Electronics 1b - Diodes as rectifiers Flashcards
What is Half-wave rectification?
When a diode is connected in series with an AC power supply, only allowing the positive voltage (converting it to DC), this creates a fluctuating voltage output but one that is only positive.
This voltage output is slighly lower by 0.7V as the diode requires 0.7V across to allow current flow.
What is full-wave rectification?
When four diodes are connected into a specific configuration to allow current to flow in both the positive and negative output of the AC power supply, however the output voltage is also only positive (converted to DC).
There is a slight drop in the output voltage as two diodes in each direction are required so 0.7V + 0.7V = 1.4V drop from origional AC voltage supply.
The output voltage still fluctuates from 0 to Vout, but now the frequency has doubled compared to input frequency
How do we smooth and reduce ripples in the output voltage for a full or half-wave rectifier?
Add a smoothing capacitor that is parallel to the load.

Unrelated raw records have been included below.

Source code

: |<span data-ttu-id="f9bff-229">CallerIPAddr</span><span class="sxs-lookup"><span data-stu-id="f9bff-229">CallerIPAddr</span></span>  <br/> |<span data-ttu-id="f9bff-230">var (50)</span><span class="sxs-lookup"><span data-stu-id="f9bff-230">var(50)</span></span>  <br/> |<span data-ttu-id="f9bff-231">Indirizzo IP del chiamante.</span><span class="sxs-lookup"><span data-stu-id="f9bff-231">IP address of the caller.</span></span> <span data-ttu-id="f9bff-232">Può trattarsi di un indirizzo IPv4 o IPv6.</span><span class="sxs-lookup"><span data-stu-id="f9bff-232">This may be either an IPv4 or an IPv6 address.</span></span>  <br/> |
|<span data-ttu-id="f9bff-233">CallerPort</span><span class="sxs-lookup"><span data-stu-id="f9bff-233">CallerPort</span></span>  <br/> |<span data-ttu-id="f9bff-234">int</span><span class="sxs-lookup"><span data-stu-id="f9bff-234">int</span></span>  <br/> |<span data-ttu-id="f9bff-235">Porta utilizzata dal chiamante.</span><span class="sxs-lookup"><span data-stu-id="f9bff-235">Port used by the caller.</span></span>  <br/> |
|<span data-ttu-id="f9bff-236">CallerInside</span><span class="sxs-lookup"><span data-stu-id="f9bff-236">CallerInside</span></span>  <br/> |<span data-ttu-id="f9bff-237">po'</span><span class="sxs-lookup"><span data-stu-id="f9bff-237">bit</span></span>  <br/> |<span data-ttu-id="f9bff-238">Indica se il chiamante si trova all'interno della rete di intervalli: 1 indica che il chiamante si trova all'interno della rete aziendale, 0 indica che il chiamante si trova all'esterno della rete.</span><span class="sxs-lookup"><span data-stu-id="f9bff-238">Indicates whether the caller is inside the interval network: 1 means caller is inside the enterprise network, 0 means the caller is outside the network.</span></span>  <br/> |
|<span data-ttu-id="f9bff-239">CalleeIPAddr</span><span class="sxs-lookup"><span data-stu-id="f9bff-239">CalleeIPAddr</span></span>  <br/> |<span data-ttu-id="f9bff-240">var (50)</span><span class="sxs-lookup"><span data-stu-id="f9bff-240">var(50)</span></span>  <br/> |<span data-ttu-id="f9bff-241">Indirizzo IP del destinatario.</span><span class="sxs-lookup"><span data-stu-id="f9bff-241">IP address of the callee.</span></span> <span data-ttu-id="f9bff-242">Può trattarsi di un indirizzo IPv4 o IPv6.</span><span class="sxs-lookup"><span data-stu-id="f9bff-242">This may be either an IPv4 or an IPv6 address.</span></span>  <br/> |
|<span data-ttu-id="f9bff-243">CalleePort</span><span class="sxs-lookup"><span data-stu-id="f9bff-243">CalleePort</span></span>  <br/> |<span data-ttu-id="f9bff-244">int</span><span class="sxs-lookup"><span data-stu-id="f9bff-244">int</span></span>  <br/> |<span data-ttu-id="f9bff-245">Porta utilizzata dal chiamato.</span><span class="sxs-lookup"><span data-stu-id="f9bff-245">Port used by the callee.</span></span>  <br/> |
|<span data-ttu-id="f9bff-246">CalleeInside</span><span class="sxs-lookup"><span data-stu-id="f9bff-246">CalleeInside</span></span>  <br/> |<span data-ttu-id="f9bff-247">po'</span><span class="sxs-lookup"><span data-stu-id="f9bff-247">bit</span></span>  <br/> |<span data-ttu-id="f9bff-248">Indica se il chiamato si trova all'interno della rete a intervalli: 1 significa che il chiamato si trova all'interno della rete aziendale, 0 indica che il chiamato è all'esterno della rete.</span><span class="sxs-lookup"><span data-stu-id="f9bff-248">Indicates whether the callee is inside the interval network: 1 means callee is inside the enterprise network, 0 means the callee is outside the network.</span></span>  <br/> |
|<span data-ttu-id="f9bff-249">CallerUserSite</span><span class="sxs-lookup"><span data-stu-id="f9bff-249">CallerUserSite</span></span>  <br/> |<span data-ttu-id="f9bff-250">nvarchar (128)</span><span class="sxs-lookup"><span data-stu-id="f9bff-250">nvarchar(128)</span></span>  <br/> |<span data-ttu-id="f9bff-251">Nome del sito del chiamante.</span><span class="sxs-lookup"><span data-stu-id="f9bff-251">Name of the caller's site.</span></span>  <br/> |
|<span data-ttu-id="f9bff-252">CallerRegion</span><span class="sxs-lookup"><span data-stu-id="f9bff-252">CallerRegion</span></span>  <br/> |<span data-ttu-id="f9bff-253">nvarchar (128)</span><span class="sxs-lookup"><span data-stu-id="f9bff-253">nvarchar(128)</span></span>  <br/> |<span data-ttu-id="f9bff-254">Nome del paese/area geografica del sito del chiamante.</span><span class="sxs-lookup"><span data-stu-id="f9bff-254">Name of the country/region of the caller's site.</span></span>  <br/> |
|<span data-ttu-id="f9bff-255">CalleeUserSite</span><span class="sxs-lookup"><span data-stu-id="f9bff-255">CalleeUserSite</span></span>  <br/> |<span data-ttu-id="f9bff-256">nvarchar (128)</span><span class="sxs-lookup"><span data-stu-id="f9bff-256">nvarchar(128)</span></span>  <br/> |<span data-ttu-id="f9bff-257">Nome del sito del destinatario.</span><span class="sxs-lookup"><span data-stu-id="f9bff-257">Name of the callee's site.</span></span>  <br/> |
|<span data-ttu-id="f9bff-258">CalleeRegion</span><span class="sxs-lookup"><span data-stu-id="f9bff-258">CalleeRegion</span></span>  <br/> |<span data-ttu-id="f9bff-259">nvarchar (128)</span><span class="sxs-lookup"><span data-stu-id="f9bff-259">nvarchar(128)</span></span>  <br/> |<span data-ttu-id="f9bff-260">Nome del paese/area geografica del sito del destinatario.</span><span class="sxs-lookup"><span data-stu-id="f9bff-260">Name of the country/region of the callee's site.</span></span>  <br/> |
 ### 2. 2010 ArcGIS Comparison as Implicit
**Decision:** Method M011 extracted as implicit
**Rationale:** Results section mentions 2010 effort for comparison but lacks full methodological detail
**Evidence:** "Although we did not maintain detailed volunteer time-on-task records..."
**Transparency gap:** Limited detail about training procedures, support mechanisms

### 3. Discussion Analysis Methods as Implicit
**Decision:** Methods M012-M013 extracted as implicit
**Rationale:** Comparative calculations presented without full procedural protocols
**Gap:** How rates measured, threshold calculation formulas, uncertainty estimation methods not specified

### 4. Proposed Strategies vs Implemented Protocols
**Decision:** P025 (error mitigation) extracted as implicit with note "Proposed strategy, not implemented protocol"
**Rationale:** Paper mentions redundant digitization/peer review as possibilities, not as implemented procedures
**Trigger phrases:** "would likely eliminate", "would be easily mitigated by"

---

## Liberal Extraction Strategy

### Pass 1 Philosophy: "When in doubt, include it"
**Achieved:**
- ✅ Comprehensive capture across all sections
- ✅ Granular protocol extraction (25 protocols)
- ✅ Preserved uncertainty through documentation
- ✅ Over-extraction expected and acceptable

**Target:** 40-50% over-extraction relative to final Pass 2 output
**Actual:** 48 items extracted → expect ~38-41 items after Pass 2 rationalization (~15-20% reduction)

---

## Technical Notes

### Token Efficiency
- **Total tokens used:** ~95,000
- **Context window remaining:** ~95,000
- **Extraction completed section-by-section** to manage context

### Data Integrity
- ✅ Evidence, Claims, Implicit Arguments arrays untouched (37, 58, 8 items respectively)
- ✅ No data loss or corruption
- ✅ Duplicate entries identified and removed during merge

This means that there is a minor reduction but Vout doesn’t entirely go back to 0 volts.
This difference in the voltage at its peak and when it at its lowest once discharging throught the load is the ripple voltage amount
How do we calculate the ripple voltage (ΔV) and the average voltage in the full-wave rectifier with a smoothing capacitor?
ΔV = i(DC) / 2fC
Vavg = Vp = i(DC) / 4fC
How do we calculate the value of the smoothing capacitor required for a half-wave rectifier?
Since the output frequency is the same as the AC frequency, then we need to increase the capacitor value by a factor of 2.